**Instructions for the task:** Search the records for the word "inputs" and report each line that has it.

**Supplied information:**
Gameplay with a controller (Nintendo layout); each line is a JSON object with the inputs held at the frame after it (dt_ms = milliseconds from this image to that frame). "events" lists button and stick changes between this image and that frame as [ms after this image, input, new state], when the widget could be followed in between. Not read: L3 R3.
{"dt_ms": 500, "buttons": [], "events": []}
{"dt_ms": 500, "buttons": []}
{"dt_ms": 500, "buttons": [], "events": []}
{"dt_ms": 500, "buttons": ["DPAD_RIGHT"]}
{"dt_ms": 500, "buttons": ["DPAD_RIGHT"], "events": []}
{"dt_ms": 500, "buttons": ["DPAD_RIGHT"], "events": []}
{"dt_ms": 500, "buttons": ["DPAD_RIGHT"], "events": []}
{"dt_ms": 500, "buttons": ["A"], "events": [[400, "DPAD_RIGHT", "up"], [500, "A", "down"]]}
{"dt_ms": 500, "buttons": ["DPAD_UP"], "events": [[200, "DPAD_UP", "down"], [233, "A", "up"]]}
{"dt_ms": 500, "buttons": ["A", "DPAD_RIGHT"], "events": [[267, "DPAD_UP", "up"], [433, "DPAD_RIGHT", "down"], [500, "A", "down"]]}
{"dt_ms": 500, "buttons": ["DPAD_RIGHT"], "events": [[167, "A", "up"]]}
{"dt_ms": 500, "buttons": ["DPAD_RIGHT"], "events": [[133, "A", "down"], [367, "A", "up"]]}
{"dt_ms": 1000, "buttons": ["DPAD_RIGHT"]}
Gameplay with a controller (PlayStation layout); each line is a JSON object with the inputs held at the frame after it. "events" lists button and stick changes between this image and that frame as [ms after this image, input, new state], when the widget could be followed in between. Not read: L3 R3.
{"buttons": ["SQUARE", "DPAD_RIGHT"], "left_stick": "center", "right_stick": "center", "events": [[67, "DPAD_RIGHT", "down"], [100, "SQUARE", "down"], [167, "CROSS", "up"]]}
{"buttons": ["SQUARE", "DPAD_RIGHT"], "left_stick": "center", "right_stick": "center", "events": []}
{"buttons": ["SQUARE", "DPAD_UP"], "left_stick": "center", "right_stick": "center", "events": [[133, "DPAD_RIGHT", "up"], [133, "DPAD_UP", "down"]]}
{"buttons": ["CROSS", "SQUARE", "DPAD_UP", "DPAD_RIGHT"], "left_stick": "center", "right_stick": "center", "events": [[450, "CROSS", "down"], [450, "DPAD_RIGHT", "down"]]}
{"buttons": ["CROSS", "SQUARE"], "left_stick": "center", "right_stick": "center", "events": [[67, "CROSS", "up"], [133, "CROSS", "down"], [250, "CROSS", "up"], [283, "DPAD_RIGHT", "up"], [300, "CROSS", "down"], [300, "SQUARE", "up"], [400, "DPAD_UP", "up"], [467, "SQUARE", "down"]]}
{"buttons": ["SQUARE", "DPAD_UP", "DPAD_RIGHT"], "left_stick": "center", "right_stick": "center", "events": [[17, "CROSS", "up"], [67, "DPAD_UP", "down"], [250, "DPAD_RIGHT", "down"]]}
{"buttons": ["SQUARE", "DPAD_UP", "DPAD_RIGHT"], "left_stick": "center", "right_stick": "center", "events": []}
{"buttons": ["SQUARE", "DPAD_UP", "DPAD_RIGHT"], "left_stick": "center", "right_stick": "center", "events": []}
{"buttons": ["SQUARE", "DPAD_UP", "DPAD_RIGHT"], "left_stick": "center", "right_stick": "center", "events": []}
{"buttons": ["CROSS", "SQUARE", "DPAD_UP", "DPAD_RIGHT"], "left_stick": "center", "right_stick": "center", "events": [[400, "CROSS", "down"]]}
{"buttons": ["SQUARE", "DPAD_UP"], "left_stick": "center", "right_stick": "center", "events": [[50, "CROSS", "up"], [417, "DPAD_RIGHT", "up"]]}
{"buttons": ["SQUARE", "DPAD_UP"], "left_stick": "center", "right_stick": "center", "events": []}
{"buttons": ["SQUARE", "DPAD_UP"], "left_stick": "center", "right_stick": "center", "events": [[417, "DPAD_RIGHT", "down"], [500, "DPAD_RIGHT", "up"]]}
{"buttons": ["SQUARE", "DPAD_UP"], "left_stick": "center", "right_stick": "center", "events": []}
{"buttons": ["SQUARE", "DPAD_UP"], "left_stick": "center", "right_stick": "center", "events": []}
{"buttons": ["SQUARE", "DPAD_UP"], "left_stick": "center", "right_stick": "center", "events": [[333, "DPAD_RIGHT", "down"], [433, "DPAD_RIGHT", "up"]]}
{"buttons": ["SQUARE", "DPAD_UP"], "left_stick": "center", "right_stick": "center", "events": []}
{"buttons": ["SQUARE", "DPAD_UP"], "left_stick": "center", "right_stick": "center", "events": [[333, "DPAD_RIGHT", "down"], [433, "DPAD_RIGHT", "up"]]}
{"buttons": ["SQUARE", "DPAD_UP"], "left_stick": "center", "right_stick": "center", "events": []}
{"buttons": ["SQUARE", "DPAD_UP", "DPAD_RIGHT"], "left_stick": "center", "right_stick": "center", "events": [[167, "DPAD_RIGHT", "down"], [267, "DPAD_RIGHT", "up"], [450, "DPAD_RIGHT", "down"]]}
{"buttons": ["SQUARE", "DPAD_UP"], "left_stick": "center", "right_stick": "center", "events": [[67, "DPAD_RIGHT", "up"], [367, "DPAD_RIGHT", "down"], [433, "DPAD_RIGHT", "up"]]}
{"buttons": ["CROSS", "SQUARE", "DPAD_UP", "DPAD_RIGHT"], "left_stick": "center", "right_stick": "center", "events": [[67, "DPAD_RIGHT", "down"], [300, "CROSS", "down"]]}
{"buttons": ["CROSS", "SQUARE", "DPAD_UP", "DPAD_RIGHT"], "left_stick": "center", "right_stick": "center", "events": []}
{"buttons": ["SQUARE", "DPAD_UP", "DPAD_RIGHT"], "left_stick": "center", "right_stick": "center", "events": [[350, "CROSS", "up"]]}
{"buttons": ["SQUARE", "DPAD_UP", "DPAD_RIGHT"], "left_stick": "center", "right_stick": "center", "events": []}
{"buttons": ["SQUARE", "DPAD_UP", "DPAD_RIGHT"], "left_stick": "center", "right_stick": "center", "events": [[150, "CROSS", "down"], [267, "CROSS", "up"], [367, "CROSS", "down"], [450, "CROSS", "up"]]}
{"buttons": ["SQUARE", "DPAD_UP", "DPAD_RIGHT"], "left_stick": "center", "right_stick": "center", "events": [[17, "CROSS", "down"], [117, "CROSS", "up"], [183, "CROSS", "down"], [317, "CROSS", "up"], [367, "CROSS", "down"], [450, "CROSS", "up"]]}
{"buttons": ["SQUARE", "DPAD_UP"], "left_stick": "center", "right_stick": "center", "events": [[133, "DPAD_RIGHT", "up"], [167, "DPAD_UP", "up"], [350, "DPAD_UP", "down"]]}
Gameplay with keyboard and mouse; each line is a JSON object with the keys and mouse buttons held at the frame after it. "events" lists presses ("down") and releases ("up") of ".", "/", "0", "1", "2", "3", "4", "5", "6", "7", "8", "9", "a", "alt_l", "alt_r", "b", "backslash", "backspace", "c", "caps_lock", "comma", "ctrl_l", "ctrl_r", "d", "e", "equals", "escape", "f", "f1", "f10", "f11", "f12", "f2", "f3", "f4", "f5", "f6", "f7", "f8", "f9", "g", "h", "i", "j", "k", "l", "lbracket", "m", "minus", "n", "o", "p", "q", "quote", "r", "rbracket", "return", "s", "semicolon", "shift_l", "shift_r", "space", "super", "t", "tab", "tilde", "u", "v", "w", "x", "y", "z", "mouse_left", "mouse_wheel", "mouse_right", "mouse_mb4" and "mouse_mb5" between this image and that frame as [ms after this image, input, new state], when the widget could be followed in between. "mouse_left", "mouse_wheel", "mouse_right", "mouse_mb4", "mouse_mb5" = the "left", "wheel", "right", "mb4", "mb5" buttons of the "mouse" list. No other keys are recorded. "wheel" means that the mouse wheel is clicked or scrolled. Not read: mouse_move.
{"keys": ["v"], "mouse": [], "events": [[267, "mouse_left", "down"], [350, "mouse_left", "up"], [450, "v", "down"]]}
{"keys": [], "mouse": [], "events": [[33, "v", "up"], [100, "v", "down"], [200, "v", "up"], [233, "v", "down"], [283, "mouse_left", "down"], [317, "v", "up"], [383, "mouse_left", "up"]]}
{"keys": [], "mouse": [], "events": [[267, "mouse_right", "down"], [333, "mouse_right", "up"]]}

**Solution for this exercise:**
Gameplay with a controller (Nintendo layout); each line is a JSON object with the inputs held at the frame after it (dt_ms = milliseconds from this image to that frame). "events" lists button and stick changes between this image and that frame as [ms after this image, input, new state], when the widget could be followed in between. Not read: L3 R3.
Gameplay with a controller (PlayStation layout); each line is a JSON object with the inputs held at the frame after it. "events" lists button and stick changes between this image and that frame as [ms after this image, input, new state], when the widget could be followed in between. Not read: L3 R3.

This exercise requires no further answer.